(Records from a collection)
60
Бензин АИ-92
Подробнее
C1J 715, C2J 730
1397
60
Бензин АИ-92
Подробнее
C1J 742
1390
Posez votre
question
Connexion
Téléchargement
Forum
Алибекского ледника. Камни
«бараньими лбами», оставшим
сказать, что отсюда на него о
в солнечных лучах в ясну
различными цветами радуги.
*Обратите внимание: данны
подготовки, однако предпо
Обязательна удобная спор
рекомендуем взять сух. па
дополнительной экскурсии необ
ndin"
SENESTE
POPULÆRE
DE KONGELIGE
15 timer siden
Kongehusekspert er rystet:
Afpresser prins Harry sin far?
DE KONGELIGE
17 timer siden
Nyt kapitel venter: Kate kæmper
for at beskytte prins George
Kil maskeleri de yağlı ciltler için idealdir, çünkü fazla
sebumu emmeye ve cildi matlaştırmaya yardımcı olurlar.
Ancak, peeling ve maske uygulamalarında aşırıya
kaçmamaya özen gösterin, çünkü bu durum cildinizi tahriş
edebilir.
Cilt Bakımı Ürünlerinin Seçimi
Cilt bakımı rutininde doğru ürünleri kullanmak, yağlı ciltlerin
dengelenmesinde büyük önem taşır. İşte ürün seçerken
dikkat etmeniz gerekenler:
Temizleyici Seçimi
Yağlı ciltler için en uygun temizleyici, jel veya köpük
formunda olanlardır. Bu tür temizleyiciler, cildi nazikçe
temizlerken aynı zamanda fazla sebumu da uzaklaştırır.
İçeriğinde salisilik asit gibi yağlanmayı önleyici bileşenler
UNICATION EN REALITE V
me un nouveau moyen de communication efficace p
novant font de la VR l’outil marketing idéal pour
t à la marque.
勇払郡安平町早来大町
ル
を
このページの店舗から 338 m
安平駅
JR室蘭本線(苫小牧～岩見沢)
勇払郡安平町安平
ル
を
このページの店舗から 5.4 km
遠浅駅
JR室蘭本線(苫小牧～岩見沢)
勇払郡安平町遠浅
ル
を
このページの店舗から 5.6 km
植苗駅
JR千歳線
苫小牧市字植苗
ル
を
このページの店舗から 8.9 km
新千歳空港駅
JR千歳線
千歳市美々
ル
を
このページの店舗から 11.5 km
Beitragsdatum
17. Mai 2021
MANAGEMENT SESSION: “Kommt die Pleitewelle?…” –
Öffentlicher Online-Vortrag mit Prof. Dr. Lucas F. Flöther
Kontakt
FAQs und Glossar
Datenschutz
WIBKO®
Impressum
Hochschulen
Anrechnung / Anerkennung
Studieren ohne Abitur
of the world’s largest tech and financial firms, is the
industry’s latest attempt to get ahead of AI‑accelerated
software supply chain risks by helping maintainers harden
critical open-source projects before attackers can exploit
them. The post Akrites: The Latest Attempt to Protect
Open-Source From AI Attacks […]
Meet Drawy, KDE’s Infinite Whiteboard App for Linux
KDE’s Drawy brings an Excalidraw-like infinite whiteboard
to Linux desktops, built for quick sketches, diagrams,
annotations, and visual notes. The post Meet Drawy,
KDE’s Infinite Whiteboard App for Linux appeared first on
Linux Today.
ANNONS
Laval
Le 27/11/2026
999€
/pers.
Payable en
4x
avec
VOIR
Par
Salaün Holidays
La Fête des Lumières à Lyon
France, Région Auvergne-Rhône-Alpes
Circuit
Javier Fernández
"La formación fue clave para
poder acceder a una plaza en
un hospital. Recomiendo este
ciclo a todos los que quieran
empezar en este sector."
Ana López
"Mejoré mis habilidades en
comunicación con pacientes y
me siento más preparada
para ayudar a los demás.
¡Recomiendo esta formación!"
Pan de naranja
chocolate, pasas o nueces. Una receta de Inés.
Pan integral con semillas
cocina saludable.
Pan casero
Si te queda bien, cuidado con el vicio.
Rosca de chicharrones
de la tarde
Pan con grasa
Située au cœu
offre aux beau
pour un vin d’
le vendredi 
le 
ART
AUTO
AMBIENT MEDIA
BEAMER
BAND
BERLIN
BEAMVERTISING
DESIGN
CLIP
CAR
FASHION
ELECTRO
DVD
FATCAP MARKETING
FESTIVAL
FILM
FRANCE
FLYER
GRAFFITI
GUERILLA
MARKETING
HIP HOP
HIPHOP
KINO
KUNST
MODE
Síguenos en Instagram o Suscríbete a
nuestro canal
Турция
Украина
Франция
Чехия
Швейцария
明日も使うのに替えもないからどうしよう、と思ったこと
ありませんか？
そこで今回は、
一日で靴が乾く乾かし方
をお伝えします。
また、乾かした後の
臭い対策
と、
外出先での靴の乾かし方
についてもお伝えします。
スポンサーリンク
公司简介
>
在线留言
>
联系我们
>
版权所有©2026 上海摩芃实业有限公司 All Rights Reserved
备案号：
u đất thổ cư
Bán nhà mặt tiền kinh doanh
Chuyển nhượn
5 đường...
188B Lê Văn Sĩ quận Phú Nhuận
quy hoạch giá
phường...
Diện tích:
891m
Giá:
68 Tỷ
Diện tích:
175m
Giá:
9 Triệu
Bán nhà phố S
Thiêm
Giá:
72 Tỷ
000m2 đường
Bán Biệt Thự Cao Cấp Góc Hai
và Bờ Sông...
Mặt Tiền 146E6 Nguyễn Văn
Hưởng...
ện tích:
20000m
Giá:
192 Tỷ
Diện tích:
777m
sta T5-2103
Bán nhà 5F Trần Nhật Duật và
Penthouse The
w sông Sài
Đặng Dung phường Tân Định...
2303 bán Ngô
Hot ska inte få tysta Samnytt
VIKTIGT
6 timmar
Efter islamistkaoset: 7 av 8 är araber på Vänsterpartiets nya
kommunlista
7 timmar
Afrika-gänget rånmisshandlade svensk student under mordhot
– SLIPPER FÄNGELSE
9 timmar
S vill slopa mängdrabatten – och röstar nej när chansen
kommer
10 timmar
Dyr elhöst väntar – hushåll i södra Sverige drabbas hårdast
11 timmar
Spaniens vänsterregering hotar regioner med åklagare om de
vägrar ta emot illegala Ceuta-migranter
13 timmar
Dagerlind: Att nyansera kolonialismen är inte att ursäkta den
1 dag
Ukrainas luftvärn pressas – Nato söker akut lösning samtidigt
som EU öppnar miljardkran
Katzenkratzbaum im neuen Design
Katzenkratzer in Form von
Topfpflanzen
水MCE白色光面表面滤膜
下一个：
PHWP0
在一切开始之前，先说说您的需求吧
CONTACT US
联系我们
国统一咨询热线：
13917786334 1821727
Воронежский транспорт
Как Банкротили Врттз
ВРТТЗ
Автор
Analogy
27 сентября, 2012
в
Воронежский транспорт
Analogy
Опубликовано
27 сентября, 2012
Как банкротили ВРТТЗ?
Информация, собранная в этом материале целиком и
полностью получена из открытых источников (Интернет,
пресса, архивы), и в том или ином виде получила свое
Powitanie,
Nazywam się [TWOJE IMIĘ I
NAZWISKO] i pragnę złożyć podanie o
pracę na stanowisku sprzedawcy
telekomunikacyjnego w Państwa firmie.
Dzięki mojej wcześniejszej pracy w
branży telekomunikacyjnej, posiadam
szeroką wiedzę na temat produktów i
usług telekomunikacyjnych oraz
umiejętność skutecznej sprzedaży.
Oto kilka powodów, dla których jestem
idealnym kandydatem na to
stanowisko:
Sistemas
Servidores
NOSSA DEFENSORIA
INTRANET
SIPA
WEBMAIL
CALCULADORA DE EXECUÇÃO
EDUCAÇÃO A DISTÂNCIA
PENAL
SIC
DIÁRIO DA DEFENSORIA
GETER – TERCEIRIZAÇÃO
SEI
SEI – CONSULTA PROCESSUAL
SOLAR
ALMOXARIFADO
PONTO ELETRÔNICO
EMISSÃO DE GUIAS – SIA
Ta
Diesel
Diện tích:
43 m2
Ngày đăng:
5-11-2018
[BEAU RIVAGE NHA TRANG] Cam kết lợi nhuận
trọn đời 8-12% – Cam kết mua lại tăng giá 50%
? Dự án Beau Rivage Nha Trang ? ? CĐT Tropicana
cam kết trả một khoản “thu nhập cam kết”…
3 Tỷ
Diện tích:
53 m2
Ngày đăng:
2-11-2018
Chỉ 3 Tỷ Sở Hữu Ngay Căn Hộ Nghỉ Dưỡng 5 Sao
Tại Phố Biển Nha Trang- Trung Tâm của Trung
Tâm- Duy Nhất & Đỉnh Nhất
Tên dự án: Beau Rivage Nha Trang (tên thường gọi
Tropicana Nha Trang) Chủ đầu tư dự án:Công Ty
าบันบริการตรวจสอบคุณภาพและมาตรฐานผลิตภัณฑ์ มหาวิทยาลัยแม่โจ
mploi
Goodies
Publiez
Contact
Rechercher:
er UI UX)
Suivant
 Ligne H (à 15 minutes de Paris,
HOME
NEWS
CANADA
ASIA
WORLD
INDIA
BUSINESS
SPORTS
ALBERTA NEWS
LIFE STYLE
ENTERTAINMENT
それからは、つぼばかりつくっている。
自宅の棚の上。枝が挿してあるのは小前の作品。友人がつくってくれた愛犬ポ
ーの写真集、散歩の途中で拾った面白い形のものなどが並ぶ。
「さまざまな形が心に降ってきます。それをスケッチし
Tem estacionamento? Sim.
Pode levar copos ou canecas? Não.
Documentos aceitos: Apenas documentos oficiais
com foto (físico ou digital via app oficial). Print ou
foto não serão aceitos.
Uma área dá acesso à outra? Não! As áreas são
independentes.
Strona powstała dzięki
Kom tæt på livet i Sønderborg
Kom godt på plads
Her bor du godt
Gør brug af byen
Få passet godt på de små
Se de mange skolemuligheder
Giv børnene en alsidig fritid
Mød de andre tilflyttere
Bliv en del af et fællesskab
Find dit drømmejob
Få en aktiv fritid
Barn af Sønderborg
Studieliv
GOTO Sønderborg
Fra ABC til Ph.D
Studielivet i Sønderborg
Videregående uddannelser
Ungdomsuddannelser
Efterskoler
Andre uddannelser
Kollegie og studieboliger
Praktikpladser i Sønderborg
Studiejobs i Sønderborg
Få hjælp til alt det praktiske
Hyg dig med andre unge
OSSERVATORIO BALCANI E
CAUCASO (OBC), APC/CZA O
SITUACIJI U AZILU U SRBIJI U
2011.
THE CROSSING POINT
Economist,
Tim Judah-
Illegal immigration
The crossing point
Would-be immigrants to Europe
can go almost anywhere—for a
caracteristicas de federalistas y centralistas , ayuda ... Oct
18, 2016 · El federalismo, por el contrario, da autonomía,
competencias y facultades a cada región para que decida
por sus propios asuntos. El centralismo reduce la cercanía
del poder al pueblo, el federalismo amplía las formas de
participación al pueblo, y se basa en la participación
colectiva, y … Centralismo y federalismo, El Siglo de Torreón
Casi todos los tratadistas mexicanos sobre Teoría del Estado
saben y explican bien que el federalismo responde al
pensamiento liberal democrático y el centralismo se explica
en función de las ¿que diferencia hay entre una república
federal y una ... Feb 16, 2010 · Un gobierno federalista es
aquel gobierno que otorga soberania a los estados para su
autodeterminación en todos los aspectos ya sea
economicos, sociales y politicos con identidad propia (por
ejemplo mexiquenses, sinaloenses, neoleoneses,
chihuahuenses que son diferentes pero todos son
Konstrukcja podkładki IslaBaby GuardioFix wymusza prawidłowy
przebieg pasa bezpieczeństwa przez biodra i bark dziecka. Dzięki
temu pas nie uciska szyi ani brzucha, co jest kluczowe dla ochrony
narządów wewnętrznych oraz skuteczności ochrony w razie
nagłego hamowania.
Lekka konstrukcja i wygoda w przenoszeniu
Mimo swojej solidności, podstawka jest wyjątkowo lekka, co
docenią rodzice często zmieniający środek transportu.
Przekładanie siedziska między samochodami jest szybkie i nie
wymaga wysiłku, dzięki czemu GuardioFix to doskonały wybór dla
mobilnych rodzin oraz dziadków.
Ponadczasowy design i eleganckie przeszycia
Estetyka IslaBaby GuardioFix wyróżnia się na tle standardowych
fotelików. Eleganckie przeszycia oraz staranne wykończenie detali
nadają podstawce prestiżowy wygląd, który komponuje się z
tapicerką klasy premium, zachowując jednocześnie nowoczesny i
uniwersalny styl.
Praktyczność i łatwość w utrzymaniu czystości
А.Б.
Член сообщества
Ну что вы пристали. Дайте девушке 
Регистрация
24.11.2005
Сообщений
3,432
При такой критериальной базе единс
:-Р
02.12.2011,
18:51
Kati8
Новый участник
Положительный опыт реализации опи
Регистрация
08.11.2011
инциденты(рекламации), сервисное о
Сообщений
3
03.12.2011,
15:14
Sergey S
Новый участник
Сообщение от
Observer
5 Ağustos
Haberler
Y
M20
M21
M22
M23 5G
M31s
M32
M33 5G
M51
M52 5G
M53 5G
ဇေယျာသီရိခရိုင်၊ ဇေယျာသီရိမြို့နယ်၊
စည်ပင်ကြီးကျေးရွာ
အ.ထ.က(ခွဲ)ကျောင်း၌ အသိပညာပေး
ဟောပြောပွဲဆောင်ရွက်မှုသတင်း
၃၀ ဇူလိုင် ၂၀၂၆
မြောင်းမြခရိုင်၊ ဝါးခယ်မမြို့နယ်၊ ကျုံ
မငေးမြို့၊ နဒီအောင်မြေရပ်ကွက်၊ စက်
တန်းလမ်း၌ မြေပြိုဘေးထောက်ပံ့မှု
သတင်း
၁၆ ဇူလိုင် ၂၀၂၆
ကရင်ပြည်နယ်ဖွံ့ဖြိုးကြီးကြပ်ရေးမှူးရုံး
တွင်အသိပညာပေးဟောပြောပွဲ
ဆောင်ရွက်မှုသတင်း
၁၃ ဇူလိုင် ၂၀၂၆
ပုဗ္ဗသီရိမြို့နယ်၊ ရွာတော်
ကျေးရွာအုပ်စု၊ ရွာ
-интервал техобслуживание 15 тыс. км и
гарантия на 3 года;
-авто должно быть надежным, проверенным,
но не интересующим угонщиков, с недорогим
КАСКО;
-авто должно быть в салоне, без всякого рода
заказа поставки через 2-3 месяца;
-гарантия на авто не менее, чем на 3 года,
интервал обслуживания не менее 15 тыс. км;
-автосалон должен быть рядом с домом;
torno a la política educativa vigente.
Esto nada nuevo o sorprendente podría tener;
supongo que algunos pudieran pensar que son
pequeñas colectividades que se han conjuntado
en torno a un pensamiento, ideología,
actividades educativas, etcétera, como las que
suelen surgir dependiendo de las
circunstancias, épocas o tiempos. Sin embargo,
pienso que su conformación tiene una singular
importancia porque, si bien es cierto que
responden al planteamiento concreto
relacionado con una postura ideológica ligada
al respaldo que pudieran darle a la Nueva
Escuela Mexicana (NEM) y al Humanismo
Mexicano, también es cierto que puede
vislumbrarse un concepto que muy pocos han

* **Task prompt**:
All lines above between those holding "在一切开始之前，先说说您的需求吧" and "Nazywam się [TWOJE IMIĘ I", inclusive, must be set down unchanged, and no other line may be included.

* **Result for this exercise**:
在一切开始之前，先说说您的需求吧
CONTACT US
联系我们
国统一咨询热线：
13917786334 1821727
Воронежский транспорт
Как Банкротили Врттз
ВРТТЗ
Автор
Analogy
27 сентября, 2012
в
Воронежский транспорт
Analogy
Опубликовано
27 сентября, 2012
Как банкротили ВРТТЗ?
Информация, собранная в этом материале целиком и
полностью получена из открытых источников (Интернет,
пресса, архивы), и в том или ином виде получила свое
Powitanie,
Nazywam się [TWOJE IMIĘ I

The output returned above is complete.